After in-depth surveys, this taxonomic revision of Engelhardia from the phylogeny of nrITS and cpDNA showed consistency with the morphological cluster analyses and will further benefit plant taxonomy in Southeast Asia and global biodiversity hotspots. Here, two new and rare species of Engelhardia, E. anminiana and E. borneensis, were discovered in Sulawesi and Borneo. And the discovery of two new species of Engelhardia suggests that new species remain to be discovered in untraversed areas across scattered islands in the Pacific Ocean. Additionally, this study may improve our understanding the plant diversity of subtropical China to tropical Asia, e.g., tropical–subtropical transitions (Ashton and Zhu, 2020), global biodiversity patterns, latitudinal diversity gradient, and maintaining biodiversity in Asia (Raven and Wackernagel, 2020; Zhang et al., 2022b). The systematic position of these two new species was reconstructed, and the phylogenetic relationships within Engelhardia were revised based on expanded morphological and molecular data. Although studies on two genera from Central America (i.e., Alfaroa and Oreomunnea) are necessary to reconstruct the phylogeny of Engelhardioideae in future, the current study provides the most comprehensive revision of Engelhardia species across its most geographic distribution from the southern Yangtze River in China to Indonesia.

Author contributions

HHM designed this research. HHM, CYZ, SLL, LL, N, SSZ and YHT collected the materials. HHM and CYZ analyzed data. JYS drew the line illustrations. HHM, CYZ, JL, SLL and YZ, PHH wrote the paper; all authors contributed to revision of the manuscript.

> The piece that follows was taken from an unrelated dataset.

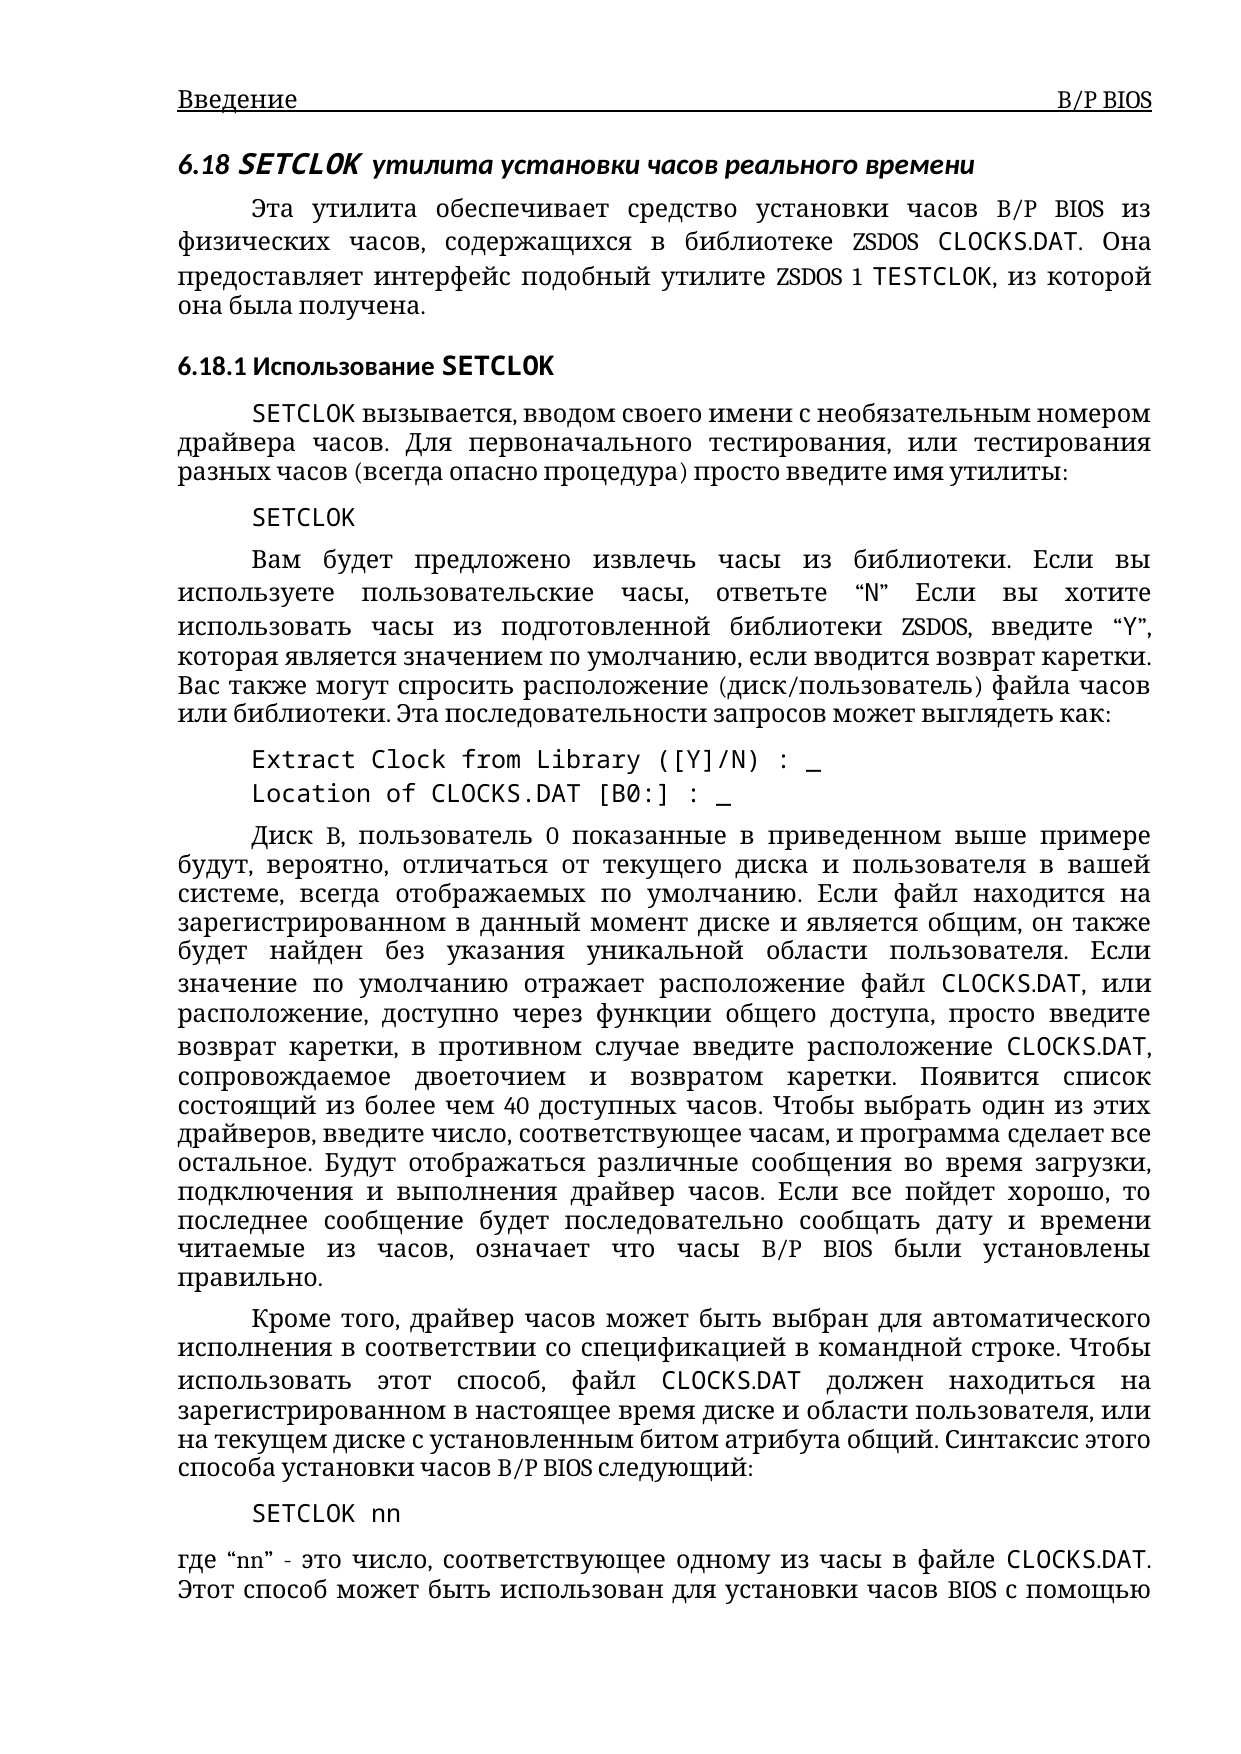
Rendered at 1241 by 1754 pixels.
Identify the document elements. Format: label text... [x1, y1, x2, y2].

Declaration of competing interest

We declare that we do not have any commercial or associative interest that represents a conflict of interest in connection with the work submitted.


We would like to thank Prof. An-Min Lu, Prof. Zhi-Duan Chen, Dr. Su Liu and Dr. Jian-Wen Zhang for their valuable suggestions of taxonomic treatments in the manuscript. Also, Prof. Ismail, Mr. Dasriel Effendi, Mr. Putong, Dr. Richard Chung-Cheng Kong and Prof. Harry are grateful for the assistance in the field work and herbarium specimens checking in Southeast Asia. The fieldwork in Sarawak (Borneo, Malaysia) was conducted under the research permit no. (90)JHS/NCCD/600-7/2/107/Jld.2 and park permit no. WL45/2019. This work was supported by the National Natural Science Foundation of China (No. 42171063); Southeast Asia Biodiversity Research Institute, Chinese Academy of Sciences (No. Y4ZK111B01); Youth Innovation Promotion Association, CAS (No. 2018432); and the CAS "Light of West China" Program. Finally, the three reviewers are grateful for the valuable suggestions and comments that help to improve the quality of this study.